深度学习（9）-word embedding

Word Embedding

在自然语言处理中词向量是很重要的，首先介绍一下词向量。
之前做分类问题的时候大家应该都还记得我们会使用one-hot编码，比如一共有5类，那么属于第二类的话，它的编码就是(0, 1, 0, 0, 0)，对于分类问题，这样当然特别简明，但是对于单词，这样做就不行了，比如有1000个不同的词，那么使用one-hot这样的方法效率就很低了，所以我们必须要使用另外一种方式去定义每一个单词，这就引出了word embedding。

我们可以先举三个例子，比如
*The cat likes playing ball.
*The kitty likes playing wool.
*The dog likes playing ball.
*The boy likes playing ball.

假如我们使用一个二维向量(a, b)来定义一个词，其中a，b分别代表这个词的一种属性，比如a代表是否喜欢玩飞盘，b代表是否喜欢玩毛线，并且这个数值越大表示越喜欢，这样我们就可以区分这三个词了，为什么呢？
比如对于cat，它的词向量就是(-1, 4)，对于kitty，它的词向量就是(-2, 5)，对于dog，它的词向量就是(3, -2)，对于boy，它的词向量就是(-2, -3)，我们怎么去定义他们之间的相似度呢，我们可以通过他们之间的夹角来定义他们的相似度。

How to measure the similarity

上面这张图就显示出了不同的词之间的夹角，我们可以发现kitty和cat是非常相似的，而dog和boy是不相似的。

而对于一个词，我们自己去想它的属性不是很困难吗，所以这个时候就可以交给神经网络了，我们只需要定义我们想要的维度，比如100，然后通过神经网络去学习它的每一个属性的大小，而我们并不用关心到底这个属性代表着什么，我们只需要知道词向量的夹角越小，表示他们之间的语义更加接近。

下面我们使用pytorch来实现一个word embedding

代码
在pytorch里面实现word embedding是通过一个函数来实现的:nn.Embedding

# -*- coding: utf-8 -*-
import numpy as np
import torch
import torch.nn as nn
import torch.nn.functional as F
from torch.autograd import Variable

word_to_ix = {'hello': 0, 'world': 1}
embeds = nn.Embedding(2, 5)
hello_idx = torch.LongTensor([word_to_ix['hello']])
hello_idx = Variable(hello_idx)
hello_embed = embeds(hello_idx)
print(hello_embed)

这就是我们输出的hello这个词的word embedding，代码会输出如下内容，接下来我们解析一下代码：
Variable containing:
0.4606 0.6847 -1.9592 0.9434 0.2316
[torch.FloatTensor of size 1x5]

首先我们需要word_to_ix = {'hello': 0, 'world': 1}，每个单词我们需要用一个数字去表示他，这样我们需要hello的时候，就用0来表示它。

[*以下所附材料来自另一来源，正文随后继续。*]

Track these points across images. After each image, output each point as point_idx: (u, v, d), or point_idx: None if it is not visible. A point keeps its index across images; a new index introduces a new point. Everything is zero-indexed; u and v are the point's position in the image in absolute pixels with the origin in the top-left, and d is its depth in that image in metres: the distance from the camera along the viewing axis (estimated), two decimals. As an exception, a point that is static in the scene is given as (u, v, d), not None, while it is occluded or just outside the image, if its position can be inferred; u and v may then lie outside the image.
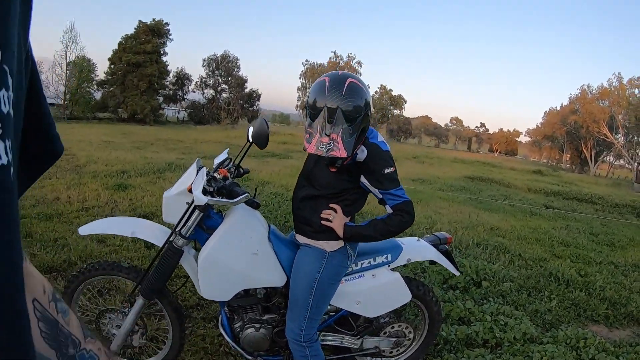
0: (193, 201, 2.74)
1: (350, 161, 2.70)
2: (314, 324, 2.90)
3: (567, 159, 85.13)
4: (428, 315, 3.55)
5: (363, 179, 2.72)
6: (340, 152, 2.49)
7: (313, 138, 2.53)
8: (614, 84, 67.29)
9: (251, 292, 3.00)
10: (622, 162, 76.68)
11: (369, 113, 2.59)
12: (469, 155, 64.77)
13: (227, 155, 3.39)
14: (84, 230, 2.99)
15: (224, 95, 68.94)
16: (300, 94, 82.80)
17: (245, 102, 66.95)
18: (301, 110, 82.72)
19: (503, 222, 10.92)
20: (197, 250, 3.05)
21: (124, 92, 53.08)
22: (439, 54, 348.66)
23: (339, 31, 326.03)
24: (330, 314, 3.24)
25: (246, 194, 2.67)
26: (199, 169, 2.93)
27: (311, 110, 2.57)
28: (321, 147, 2.50)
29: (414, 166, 27.31)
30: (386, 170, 2.65)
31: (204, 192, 2.65)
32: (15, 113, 0.43)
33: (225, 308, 3.06)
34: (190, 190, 2.76)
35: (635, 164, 53.65)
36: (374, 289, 3.15)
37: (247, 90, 69.50)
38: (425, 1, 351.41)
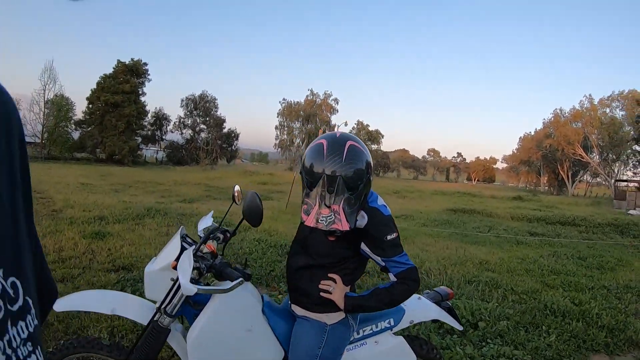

接着就是word embedding的定义nn.Embedding(2, 5)，这里的2表示有2个词，5表示5维度，其实也就是一个2x5的矩阵，所以如果你有1000个词，每个词希望是100维，你就可以这样建立一个word embedding，nn.Embedding(1000, 100)。如何访问每一个词的词向量是下面两行的代码，注意这里的词向量的建立只是初始的词向量，并没有经过任何修改优化，我们需要建立神经网络通过learning的办法修改word embedding里面的参数使得word embedding每一个词向量能够表示每一个不同的词。

hello_idx = torch.LongTensor([word_to_ix['hello']])
hello_idx = Variable(hello_idx)

接着这两行代码表示得到一个Variable，它的值是hello这个词的index，也就是0。这里要特别注意一下我们需要Variable，因为我们需要访问nn.Embedding里面定义的元素，并且word embeding算是神经网络里面的参数，所以我们需要定义Variable。
hello_embed = embeds(hello_idx)这一行表示得到word embedding里面关于hello这个词的初始词向量，最后我们就可以print出来。